Sported gives massive boost to future stars

By Ali Gordon

London 2012 has left an incredible legacy in Northern Ireland, thanks to Sported. The organisation has improved the lives of disadvantaged young people across the province by supporting inspirational groups that deliver sport for development.

"We work to promote good relationships and community development through working with young people, with a real focus on social change," said Sported Northern Ireland's regional manager, Brenda Kelly.

Sported has helped 225 groups by sourcing funding and providing support for community groups to help combat issues such as anti-social behaviour and suicide. Each community group is assigned a volunteer mentor to assist them along the way.

"We address the key problems within each group and then match them up with the best-suited mentor for them. They're all well established and they are with each group for around six months, visiting them every three weeks or so.

"It's quite a long period of time so that helps to make it a more sustainable experience," said Kelly.

One success story has been boxing club founder Michael McTeer tackling the tragic issue of suicide. Youth suicide in Newcastle has become a huge problem but Sported worked alongside Murlough Boxing Club to launch the 'Everyone is Equal' project, developed by McTeer, to promote positive mental health and suicide awareness.

Sported volunteer mentor James Laverty worked closely with Murlough to obtain a £5,810 grant to cover their rent and running costs, and evolve McTeer's idea into something for the community.

Meeting with their Sported mentor once every three weeks, over a period of six months, Murlough Boxing Club learned how to create business plans and apply for grants to ensure a more promising future.
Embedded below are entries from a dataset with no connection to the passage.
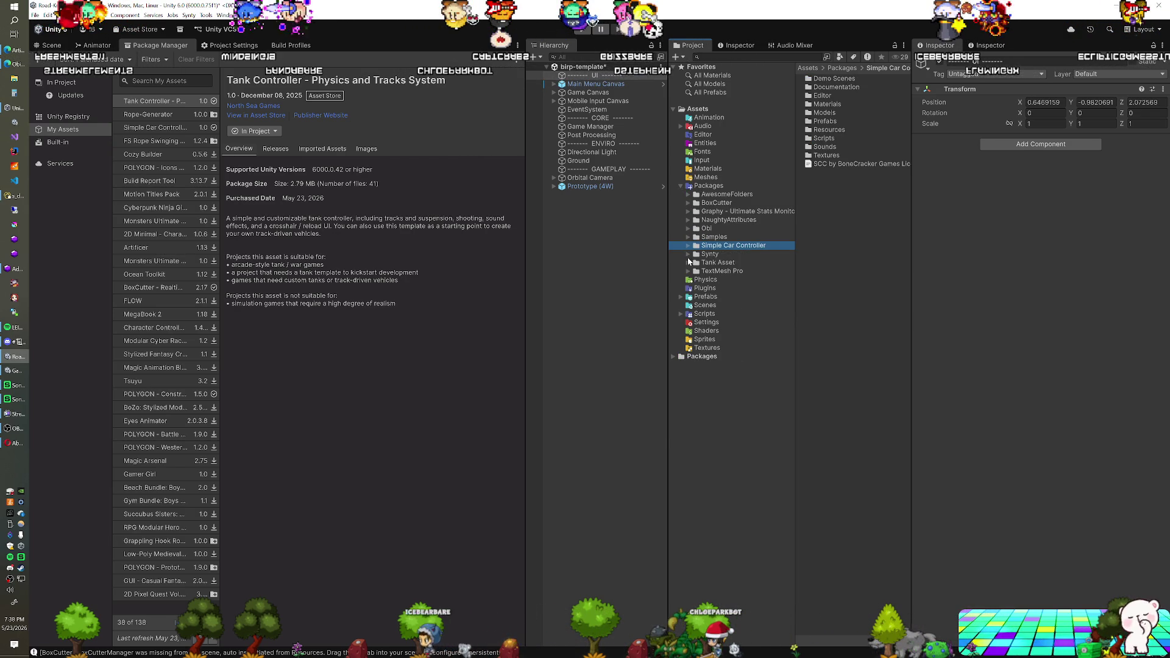
left_click(689, 246)
left_click(687, 254)
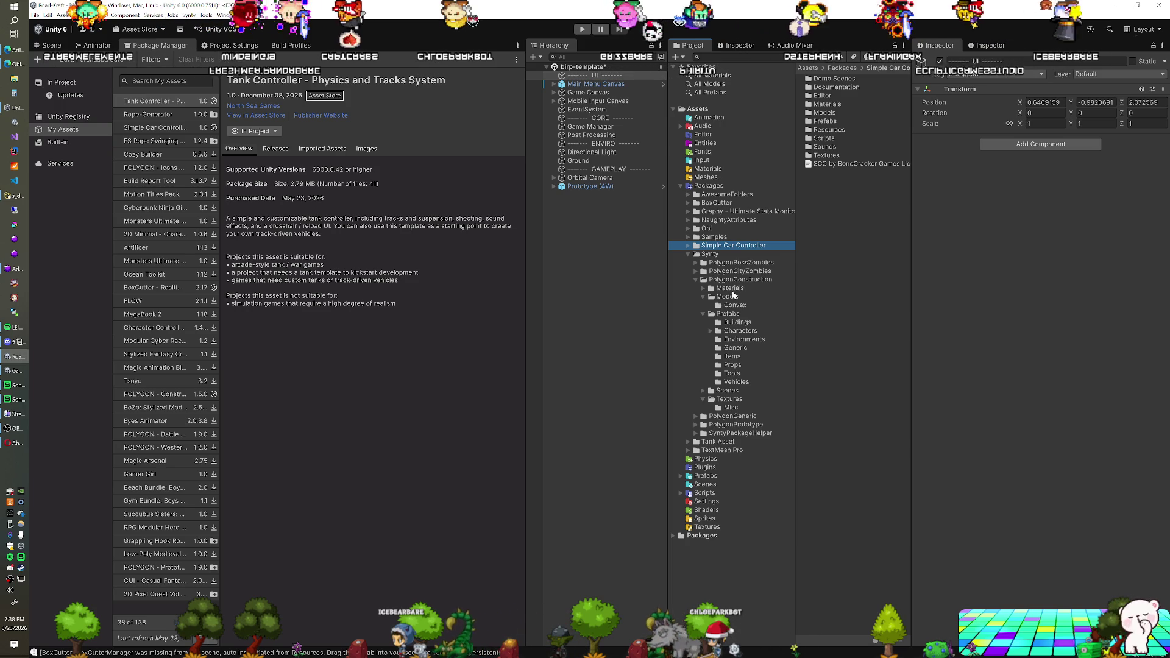
left_click(729, 297)
left_click_drag(905, 130, 909, 613)
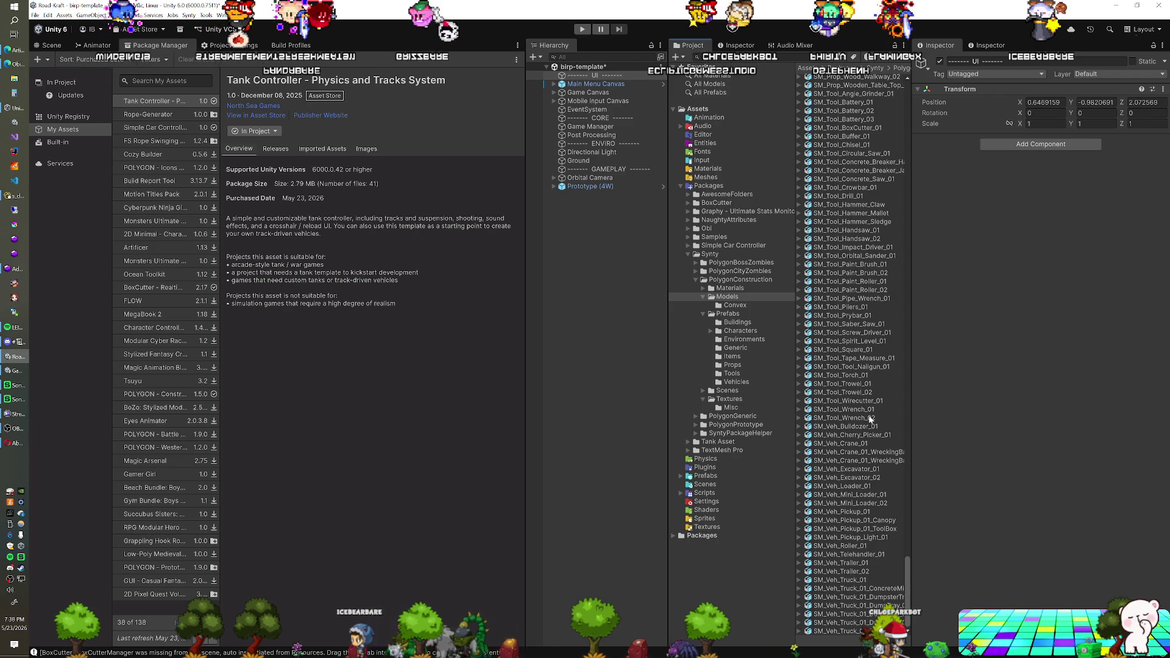
Step: Float the model preview into its own window and orbit SM_Veh_Bulldozer_01
left_click(859, 445)
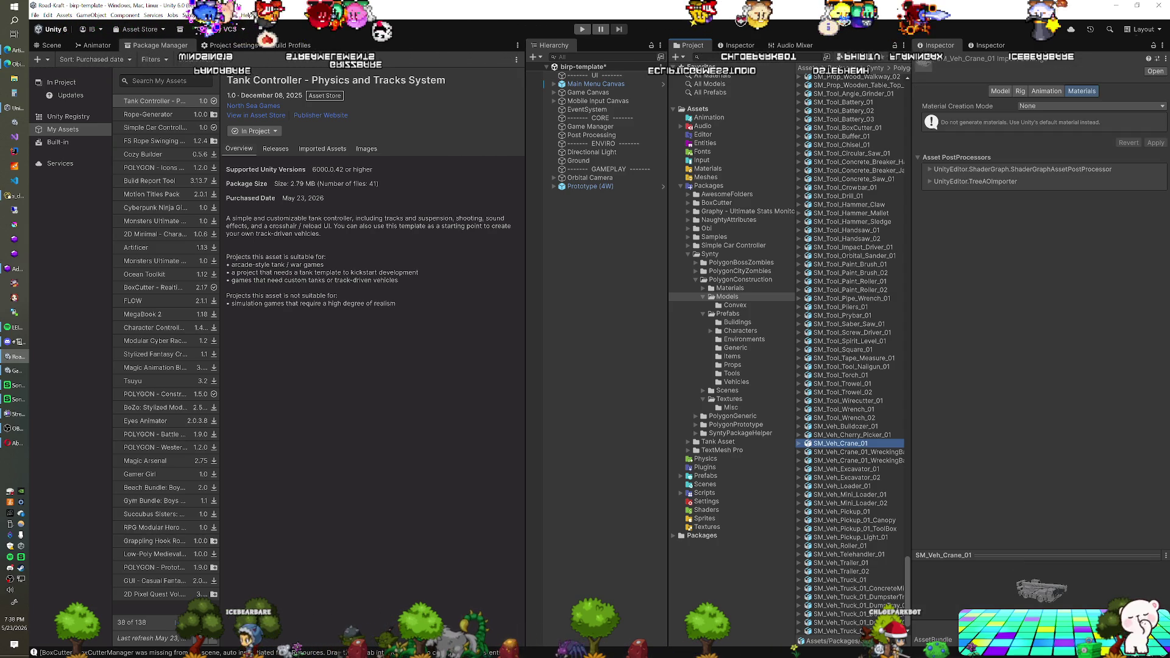
mouse_move(999, 560)
left_mouse_down()
mouse_move(452, 378)
mouse_move(328, 360)
mouse_move(499, 377)
left_mouse_up()
left_click(847, 426)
"We have had young people first walk through our doors that were very quiet, had no confidence and low self-esteem. Through coming here, they have become far more outgoing, made real friendships, met girlfriends and are not afraid to admit it is boxing that has helped them," said head coach McTeer.

"'Everyone is Equal' was developed to show how the sport of boxing is a great way of building camaraderie, stopping bullying and building confidence. The kids that come here are fantastic; you couldn't meet a better bunch.

"We want to involve the whole community, the young people that come through the doors – it's their gym," he added.

Working with a range of groups from Ballymoor Football Club, who plan to use their Mini Blitz Tournament to reduce crime and anti-social behaviour, to Holywood's Recon Community Group, who are standing up to drugs and alcohol abuse by providing football as a diversionary activity, the organisation is always looking for new membership and volunteers.

"We want to facilitate sport for development and social change by improving the way that the group runs itself. It's a great opportunity for groups and organisations in Northern Ireland and it really benefits both the groups and the mentors," added Kelly.

"I hope that the number of members continue to grow and we can develop the volunteer mentor teams to support the groups that need them.

"We are trying to develop a voice for this sector and help people understand its value," she added.